● **Document section**
=====

By Phil Lawler (bio - articles - email) | Jan 12, 2010

When—if ever—is it morally justifiable to vote for a political candidate who supports legal abortion? I will face that question squarely next Tuesday, January 19. That’s the date for a special election here in Massachusetts, to select a US Senator who will fill the seat left vacant by the death of Ted Kennedy.

  • Martha Coakley, the Democratic candidate and heavy favorite in the race, is a liberal ideologue who has made her support for unrestricted legal abortion a centerpiece of her campaign.
  • Joseph Kennedy (no relation to the deceased lawmaker), the Libertarian candidate who will finish a distant third in the race, favors unrestricted legal abortion.
  • Scott Brown, the Republican contender who has made this a surprisingly close contest, favors legal abortion. He has no quarrel with the Roe v Wade decision. He supports “a woman’s right to choose.” But unlike the other contenders, Brown believes that government should regulate abortion.

I favor government regulation of automobile traffic; that doesn’t mean that I want a ban on cars. Nor does Scott Brown’s willingness to consider regulations on abortion industry mean that he supports an end to the slaughter of unborn children. He doesn’t.

Why, then, has the largest pro-life group in the state, Mass. Citizens for Life, spread the word that Brown could be a “pro-life vote in the Senate?”

It’s true that Brown would vote for a ban on partial-birth abortion. But right now that’s irrelevant. The partial-birth abortion ban has already been approved in Congress and signed into law. That legislation is now bottled up in the courts, not the Senate.

It’s true that Brown would vote for a pro-life nominee to the Supreme Court. But right now that’s irrelevant, too. If he is elected, his term (the unexpired term to which Kennedy was elected in 2006) will end in 2012. During that time, President Barack Obama will be making the selections to the Supreme Court, and he will never nominate a pro-life jurist.

It’s true that Brown could cast the critical 41st Republican vote in the Senate, preventing Democrats from steamrolling the opposition and enacting a health-care reform bill that includes abortion subsidies. Now that really is relevant. In that sense, if no other, Scott Brown just might case a “pro-life vote in the Senate.”

=====

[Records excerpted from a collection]

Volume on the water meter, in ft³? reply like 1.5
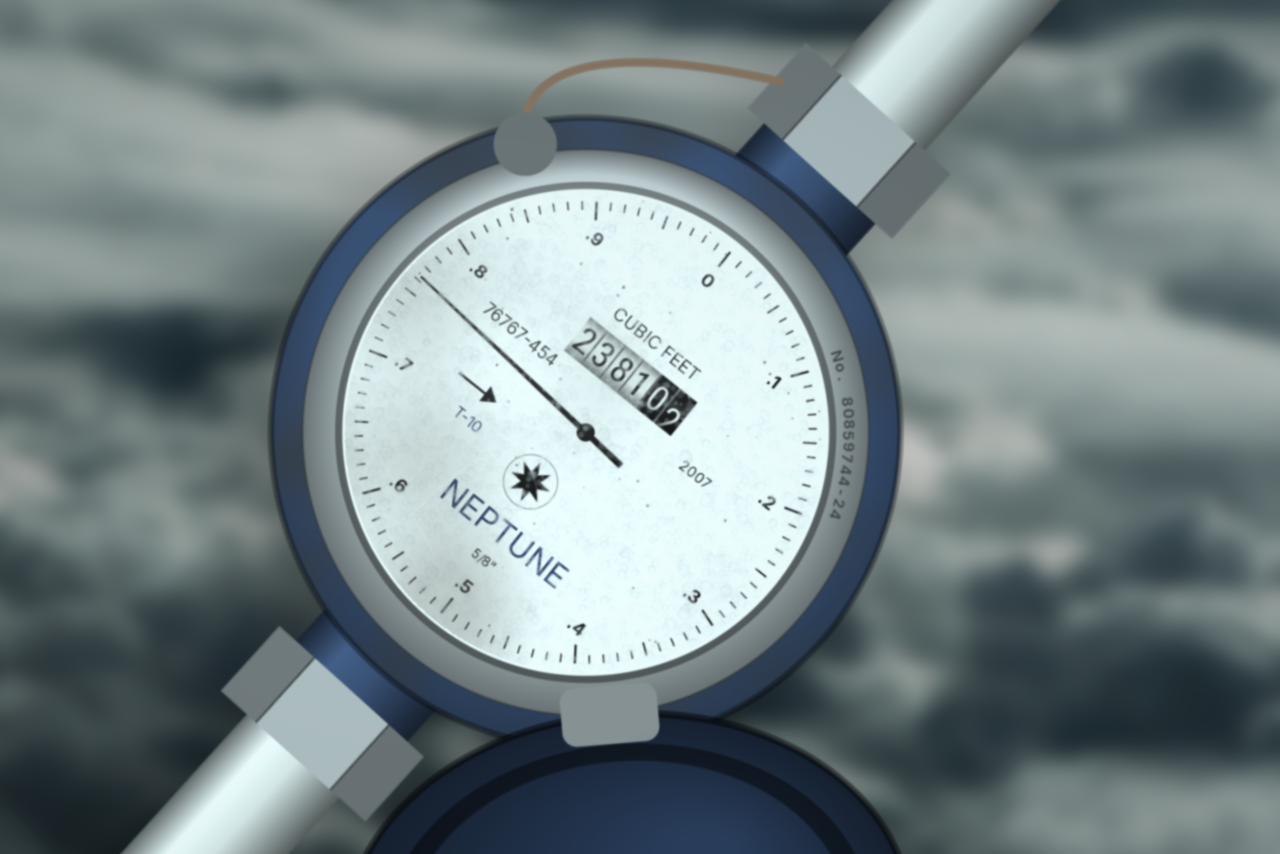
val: 238101.76
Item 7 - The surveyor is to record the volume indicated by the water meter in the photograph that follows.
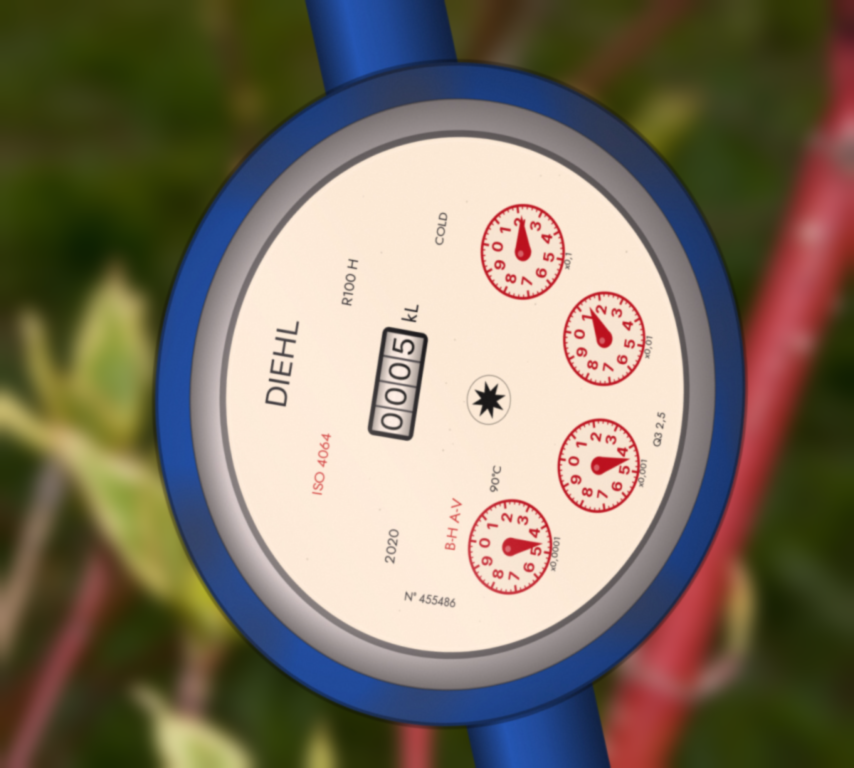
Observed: 5.2144 kL
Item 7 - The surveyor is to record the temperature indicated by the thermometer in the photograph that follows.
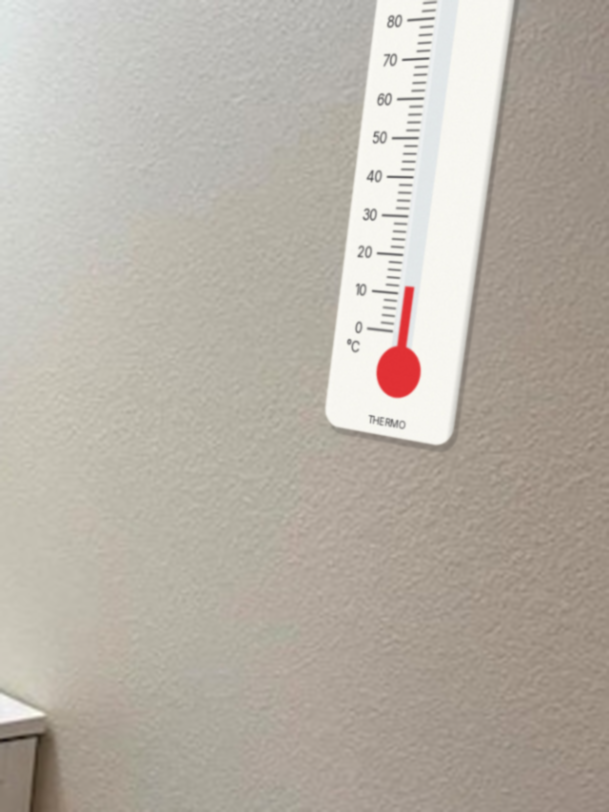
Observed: 12 °C
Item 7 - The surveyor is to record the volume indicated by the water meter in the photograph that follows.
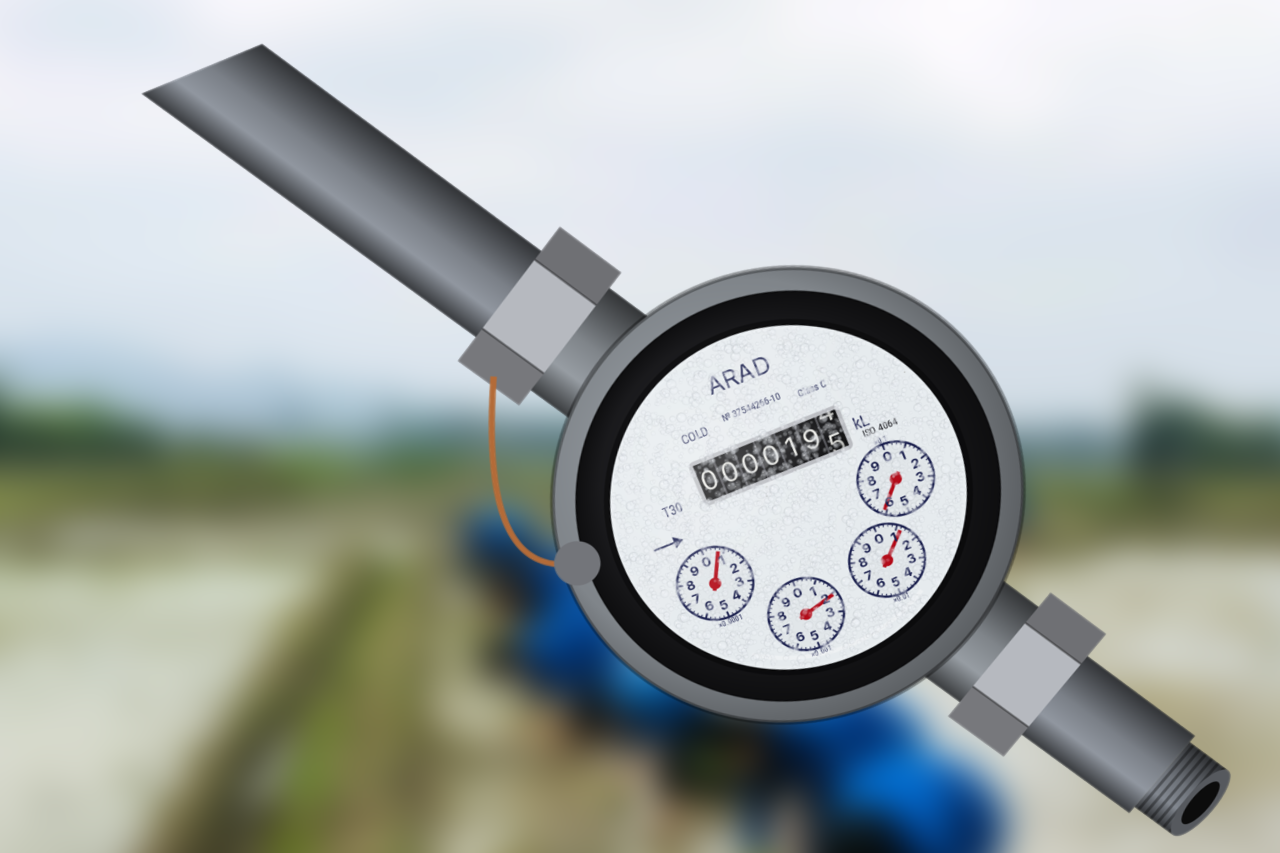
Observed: 194.6120 kL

=====

● **Problems to solve**
**a.** In the column on the Massachusetts Senate race, which party's candidate is Joseph Kennedy?
**b.** Reproduce the passage of the column on the Massachusetts Senate race word for word, starting at "It’s true that Brown would vote for a ban" and ending at "not the Senate.".
**c.** Write the next part of the column on the Massachusetts Senate race, picking up right after its final sentence.

● **Task-by-task answers**
**a.** Joseph Kennedy is the Libertarian candidate.

**b.**
It’s true that Brown would vote for a ban on partial-birth abortion. But right now that’s irrelevant. The partial-birth abortion ban has already been approved in Congress and signed into law. That legislation is now bottled up in the courts, not the Senate.

**c.**
Keenly aware of that fact, Democratic officials in Massachusetts have already revealed that if Brown is fortunate enough to beat the odds on election day, they might delay certification of his election, to give their friends in Washington a few more weeks to ram through the health-care reform before Brown takes office. Secretary of State William Galvin (who is—surprise!—a Democrat), warns that it can take a month to complete the arduous process of certifying a federal election. Just over two years ago, Galvin managed to complete the certification process in less than 48 hours following a special-election victory by my own representative, Congressman Niki Tsongas (who is—surprise!—a Democrat). Political life is much easier for Democrats in Massachusetts—which is why a Brown victory in next week’s election would be such an enormous upset.

But I digress. My topic for today was not whether or not the political playing fields are level in Massachusetts (that question is too easy), but whether pro-life voters can be justified in supporting a candidate who supports legal abortion.

In this case, I think the answer is Yes. A victory by Scott Brown would not further the cause of legal abortion. It might, under certain circumstances, advance the cause of life.

Prior to his election as Benedict XVI, then-Cardinal Ratzinger explained the circumstances under which a Catholic could be justified in voting for a pro-abortion candidate:

When a Catholic does not share a candidate’s stand in favor of abortion and/or euthanasia, but votes for that candidate for other reasons, it is considered remote material cooperation, which can be permitted in the presence of proportionate reasons.

A Catholic voter cannot in good conscience share Scott Brown’s willingness to accept the Roe v. Wade decision and the legal extermination of unborn children. Still, in light of the fact that there is no genuine pro-life alternative, the Catholic voter might choose Brown “for other reasons”--for instance, because he could cast that crucial vote against an unacceptable health-care proposal.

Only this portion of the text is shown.